L’actuel locataire de la Maison-Blanche a fait tomber d’innombrables barrières éthiques durant sa campagne et depuis son arrivée au pouvoir. Les quelques garde-fous encore debout sont largement mis à mal par sa rhétorique et sa volonté de rassembler tous les pouvoirs entre ses mains pour «résoudre», dit-il, les problèmes de sa très chère Amérique. Il ne s’embarrasse pas non plus du ridicule lorsqu’il envoie un navire-hôpital militaire au Groenland pour sauver les malades délaissés de ce territoire. Les marins américains vont être surpris en découvrant que ces habitants bénéficient d’une couverture médicale universelle et gratuite. Le choc va être immense pour eux.
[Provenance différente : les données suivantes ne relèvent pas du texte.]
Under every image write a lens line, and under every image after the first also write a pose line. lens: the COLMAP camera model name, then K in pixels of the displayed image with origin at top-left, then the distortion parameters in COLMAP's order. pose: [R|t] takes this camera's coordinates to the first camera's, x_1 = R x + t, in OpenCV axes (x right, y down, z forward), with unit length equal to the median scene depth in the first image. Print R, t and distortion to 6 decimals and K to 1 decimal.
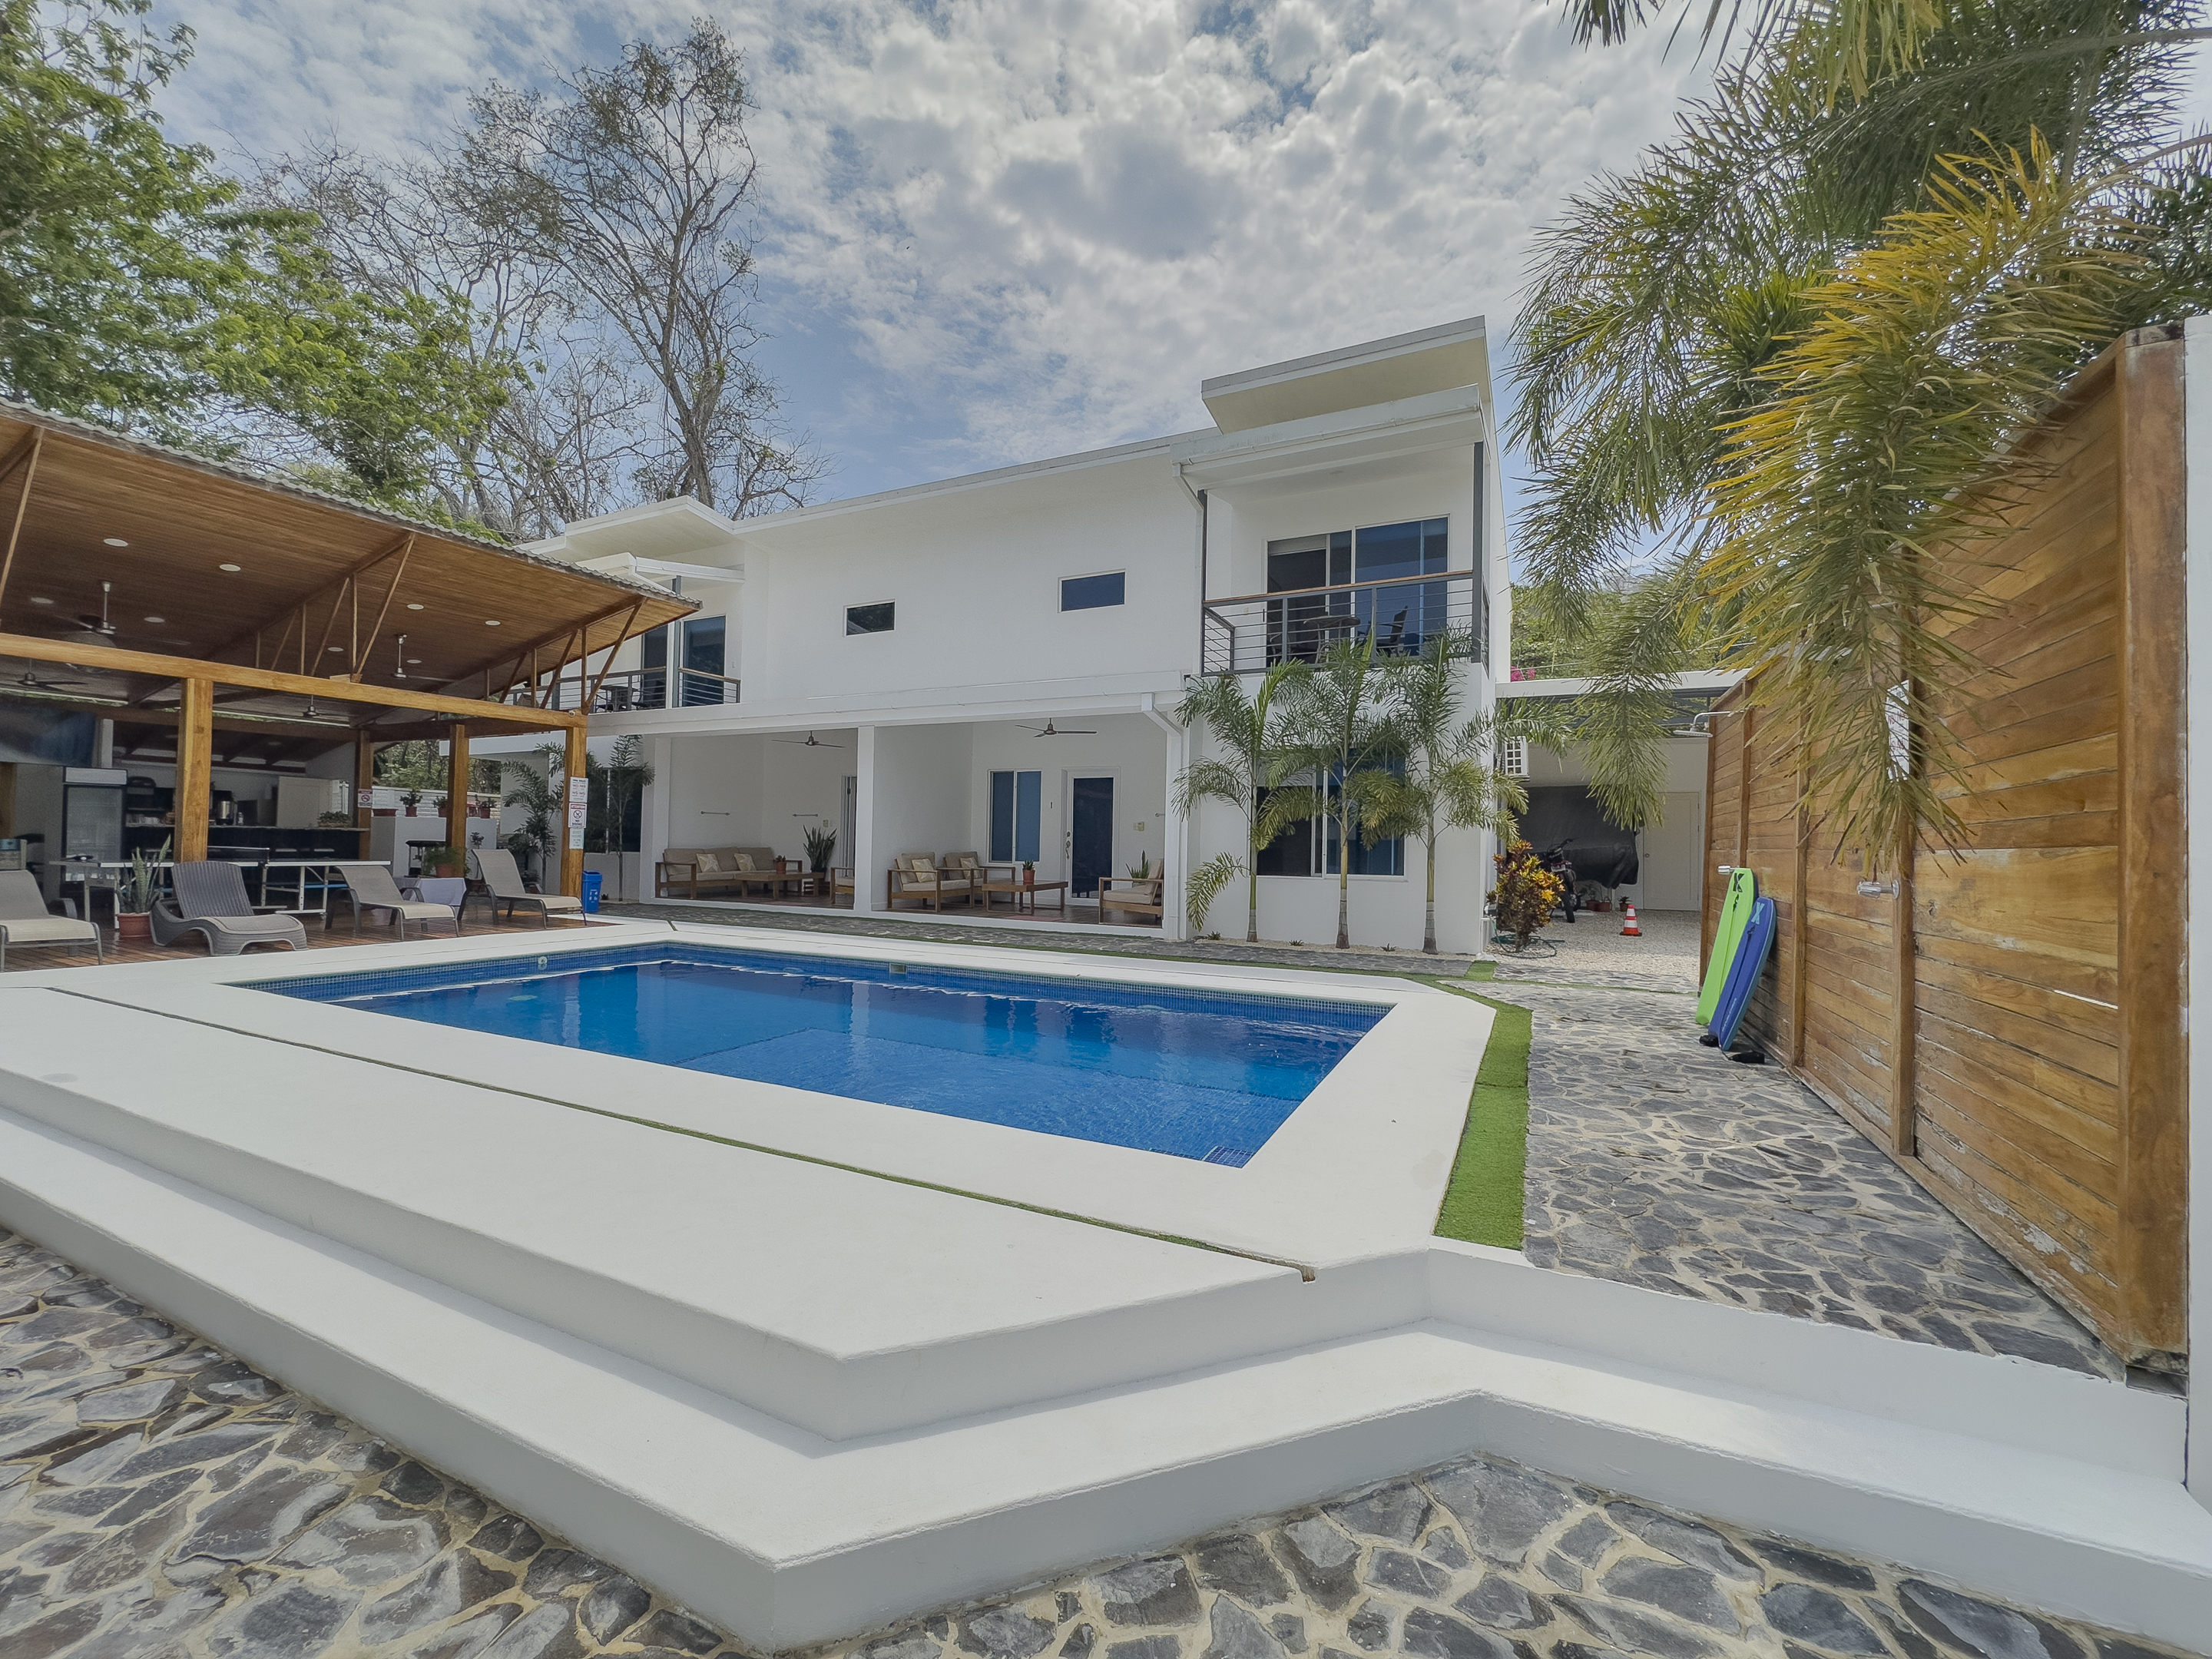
lens RADIAL K [[899.5, 0, 1098.2], [0, 899.5, 831.3], [0, 0, 1]] dist [-0.003914, 0.000291]
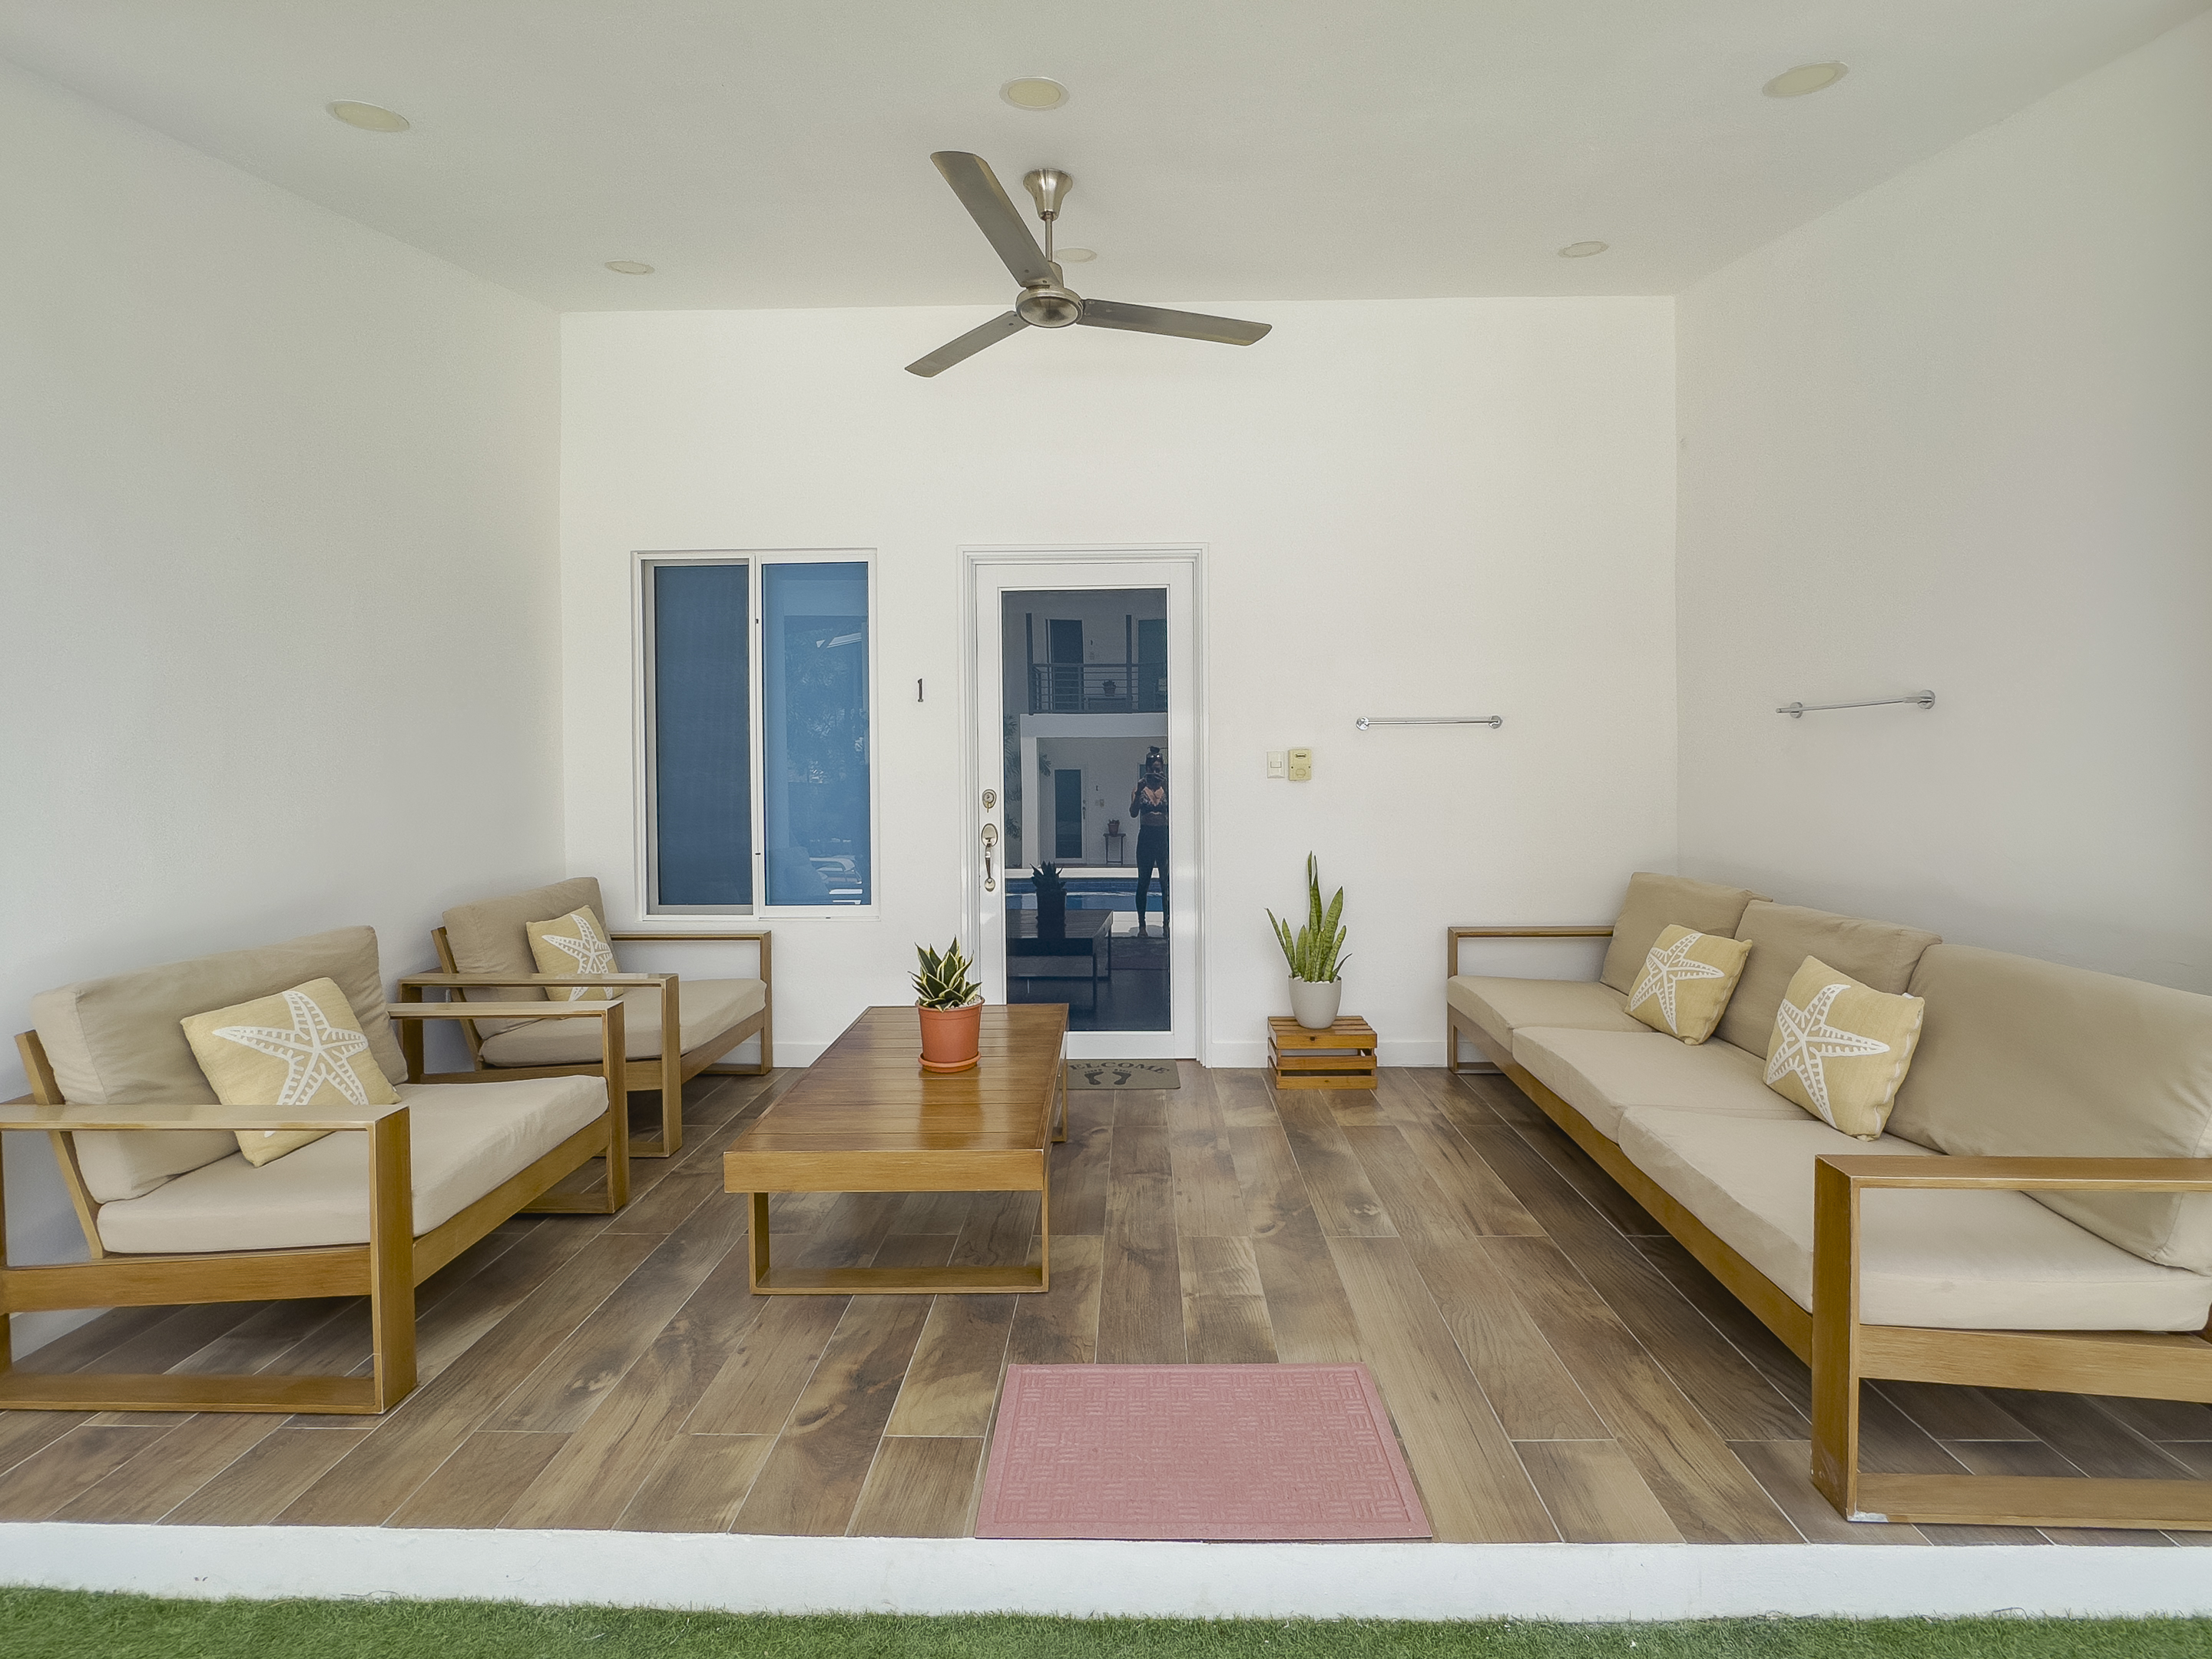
lens RADIAL K [[964.9, 0, 1111.1], [0, 964.9, 786.1], [0, 0, 1]] dist [-0.001396, 0.000105]
pose [[0.906516, -0.032193, 0.420941, -0.118120], [0.014976, 0.998913, 0.044143, -0.012194], [-0.421905, -0.033712, 0.906013, 0.705465]]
Aujourd’hui, nos voisins français, vivant dans la patrie de Descartes, rappelons-le, semblent tentés par les discours simplistes, caricaturaux et manichéens. Il faut rassurer et vite, quitte à prendre des raccourcis. Il faut aussi désigner des coupables : partis, justice, pouvoirs publics, Constitution, élus, habitants, militants… La liste est longue. Presque tout ce qui a été construit durant la longue histoire constitutionnelle du pays semble voué aux gémonies. La politique européenne est-elle en train d’être contaminée? Du Grand-Duché, regardons la situation en France sans ricanement, mais avec sérieux et responsabilité. Le modèle luxembourgeois, qui nous lie même au-delà des frontières, est finalement un bien précieux.